What? Wait a minute. How had we missed this before? A Ph of 7.5 is alkaline and much too high for the plants we were trying to grow. It finally jumped out at us. Whatever combination of knowledge and experience was required to realize this, we had finally acquired and decided to take some action.
When I turned the beds this week, I started applying a system or soil amendments designed to create a vibrant and fertile environment in which to plant our winter crop seeds.
I could not simply throw on the standard organic fertilizer, because this would contain phosphorous which would exacerbate the anemic conditions already created by our high phosphorous levels, so I choose to apply Blood Meal instead. Blood Meal is pretty much exactly what you expect it to be based on the name. Its a dry powder made from blood, and it is a pure nitrogen fertilizer. Exactly what our garden needs.
There are a few ways to address the high Ph level condition, but the most common is the application of sulfur. The sulfur we used is actually broken down slowly over time by the bacteria in the soil. The by-product of this bacterial breakdown is acid which lowers the Ph of the soil making a better habitat for the plants we are growing and the many organism that live in harmony with them.

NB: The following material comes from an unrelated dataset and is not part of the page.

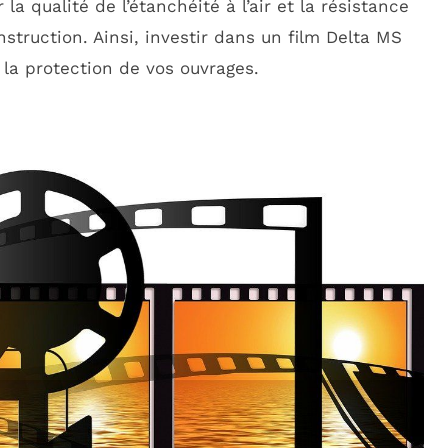
la qualité de l’étanchéité à l’air et la résistance
nstruction. Ainsi, investir dans un film Delta MS
 la protection de vos ouvrages.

I added molasses to the soil this year to try to kickstart the microbial activity of the beds and aid in the breakdown of the sulfur into acid. Molasses is simply a sugar application which feeds those bacteria, helping them be healthy and strong. Its sort of like the work we do in fermenting, feeding sugar to the good bacteria to help them grow and hopefully overwhelm any bad bacteria or simply live through the barren times when the plants are not making food for them through the energy of the sun.
Finally, I watered all of this in with compost tea. In addition to the assorted vitamins and minerals that have been extracted from our food waste during the composting process, the compost tea is also infused with all the tiny microorganisms and bacteria that make compost cook in the first place. This compost tea, soaked into a freshly sugared and fertilized soil, should provide our beds with a healthy and vibrant crop of microbes to build a healthy ecosystem.
Once the bed was properly amended with these special ingredients, I went back into them and planted the seed for the winter crop. There was one final step after that which is also looking good so far. I did away with all of our old chipped wood mulch and replaced it with a layer of decaying leaves that I collected from around the property. Yes, the wood mulch does an excellent job of shading the soil and keeping it nice and moist in the beds, but it may also be harming the nutrient levels of the soils because of the intensive work required by the microbial community to breakdown the materials. Too many nutrients get locked into that cycle and are not available to the plants to use for food. With the decaying leaves, I more closely mirror the forest floor, keep the beds moist and shaded and provide nutrients more quickly to the roots of the plants. It does create quite a bit of work, finding enough leaves to cover all the beds, and I find that the leaves of the live oak trees do not work nearly as well as all the red oak and hackberry, but it already seems to be a big improvement over the wood chip method.